568年(天統4年)、北周の兵部の尹公正が使者として北斉にやってきたとき、話が『周礼』に及んだが、北斉の人で答えられる者がいなかった。そこで安生が賓館に派遣され、尹公正と語り合うと、その疑問に的確に答えてみせた。尹公正が帰国して北周の武帝に報告すると、武帝は安生に関心を抱くようになった。
577年(建徳6年)、北周の武帝が北斉の首都であった鄴を占領して入城すると、安生は門を掃き清めて声が掛かるのを待った。
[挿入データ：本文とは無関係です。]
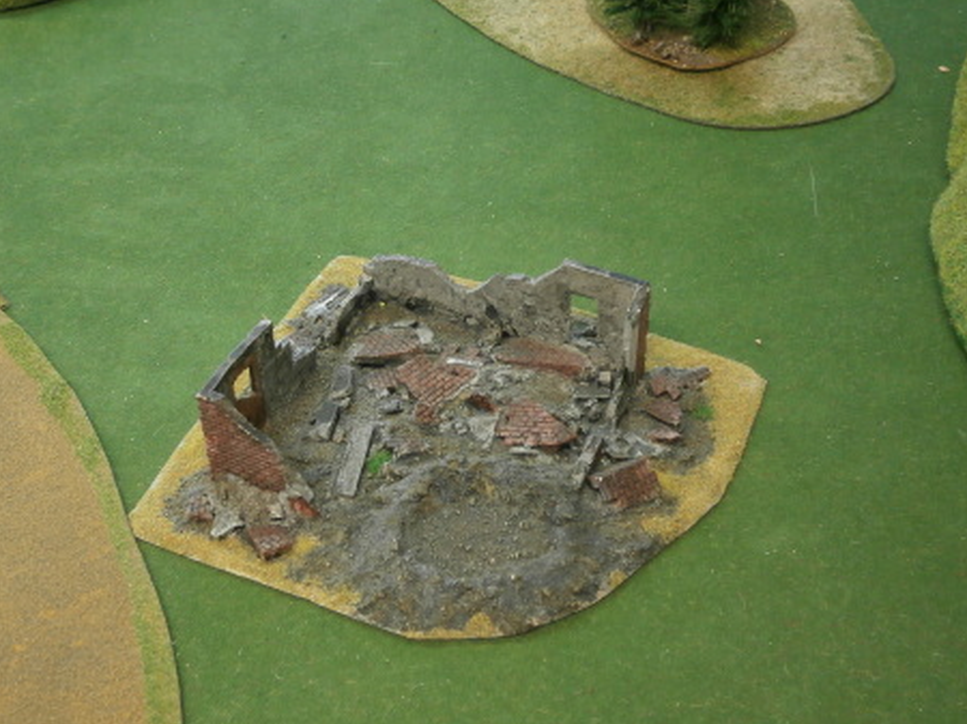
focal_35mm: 56
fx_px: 1564
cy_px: 372
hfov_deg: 34.4
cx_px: 451
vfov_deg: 26.1
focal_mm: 8.3
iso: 200
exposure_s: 1/20
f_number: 3.4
ときに武帝は唐突に安生の邸を訪れ、拝礼の声を聞く前に親しくその手を取り、同座に招き寄せた。安生は黄帝や周の武王の故事を引いて、武帝を喜ばせた。武帝に従って、長安に入った。578年(宣政元年)、露門学博士・下大夫に任じられた。まもなく致仕し、家で死去した。
安生の儒学の講義を受けた者には、当時の有名人も多かった。馬栄伯・張黒奴・竇士栄・孔籠・劉焯・劉炫らは、みな安生の門人であった。著書に『周礼義疏』20巻・『礼記義疏』40巻・『孝経義疏』1巻があり、当時に通行した。